Abstract
Purpose of the study: Intramuscular injection of the botulinum toxin into the psoas can be proposed for permanent hip flexion due to spastic disorders. Several approaches have been described: retrograde subinguinal, anterolateral suprailiac, and posterior. Ultrasound or computed tomography can be used to guide needle position. These approaches are however limited to access to the L4 region, i.e. far from the motor points and with the risk of injury to the ureter. The purpose of this work was to determine the innervations of the psoas muscle that would be best adapted to this type of injection and thus to describe the most effective and reliable approach.
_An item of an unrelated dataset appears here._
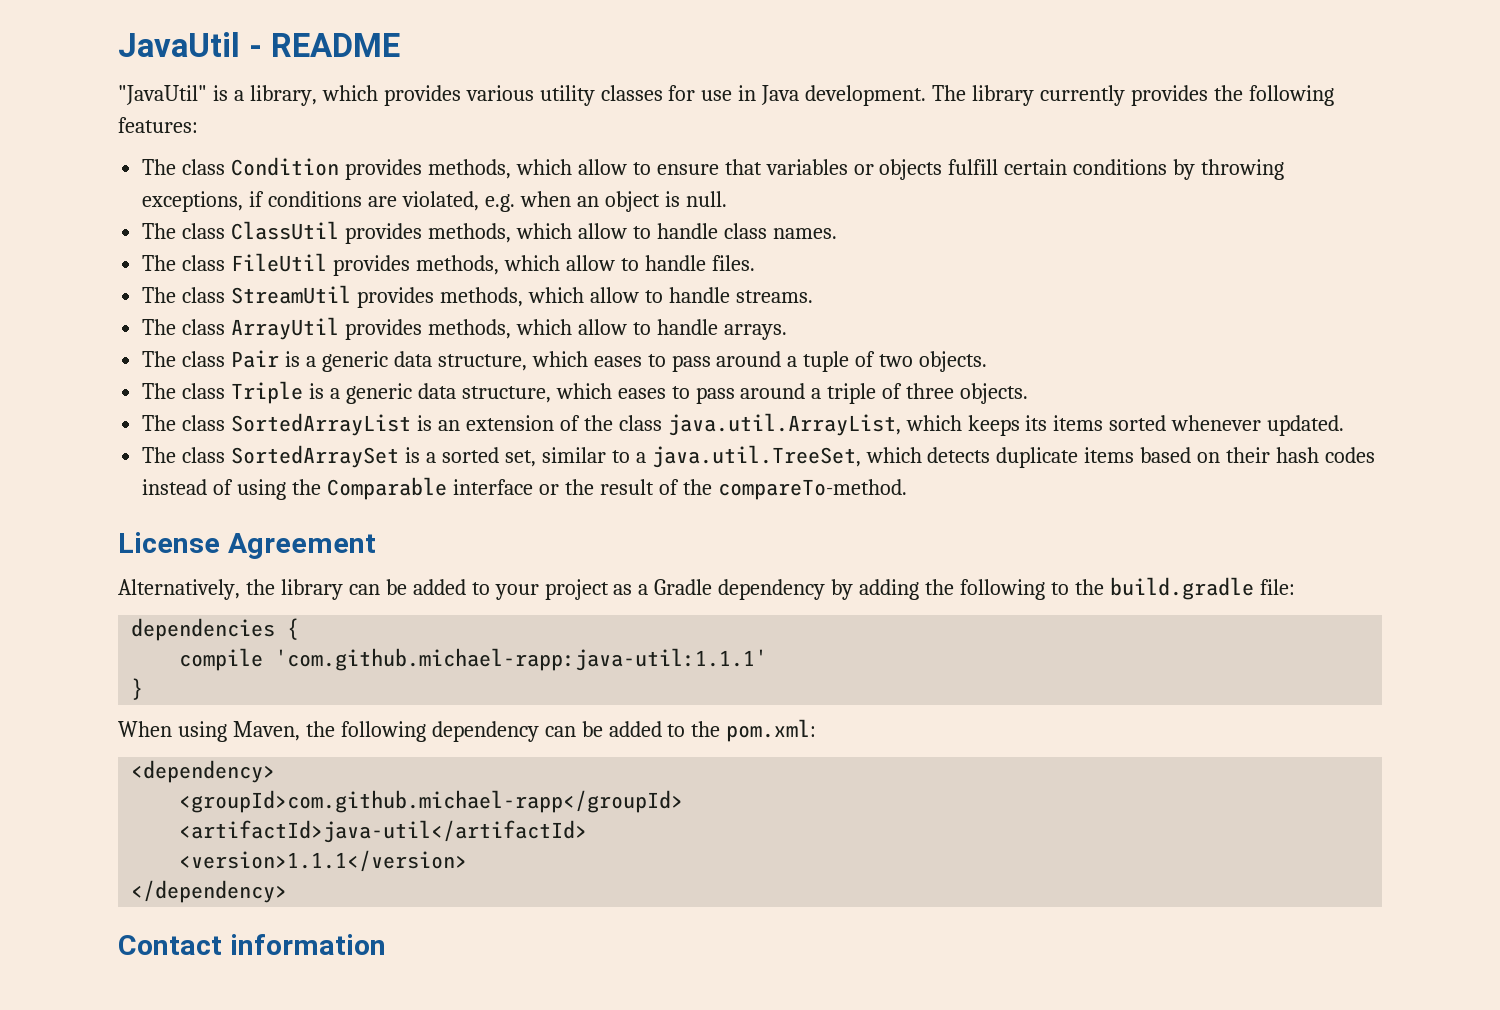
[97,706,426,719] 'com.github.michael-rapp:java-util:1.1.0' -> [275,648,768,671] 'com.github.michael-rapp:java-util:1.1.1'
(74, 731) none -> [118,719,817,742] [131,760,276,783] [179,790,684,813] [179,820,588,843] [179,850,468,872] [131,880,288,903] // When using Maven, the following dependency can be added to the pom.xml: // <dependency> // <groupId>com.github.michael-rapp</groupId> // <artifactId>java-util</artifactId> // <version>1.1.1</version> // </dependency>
Material and methods: This anatomy study included 20 dissections to: describe vertebral insertions of the psoas major and the psoas minor and to measure their distance from the iliac crest; define the region where the ureter crosses in front of the psoas.
Results: More than 80% of the psoas muscles presented a proximal insertion on the transverse process of T12 and the body of L1; the mean length of the psoas in the adult is 27 cm above the inguinal ligament; the nerve roots collateral to the lumbar plexus are: 33% L2, 25% L3, 19% L1, 9% L4, 3% L5 and 1% T12, the remainder arising directly from the femoral nerve; the L2-L3 region is situated 4.6 cm on average above the iliac crest.
Discussion: The region facing the L2-L3 space enables access to more than 50% of the psoas nerve branches. Injection via a posterior approach situated in adults 4.6 cm above the iliac crest and identified fluoroscopically is the most reliable access. This will avoid injury to the ureter which lies lower.
Conclusion: This anatomy study described a new more effective less dangerous approach for botulinum toxin injections into the psoas muscle.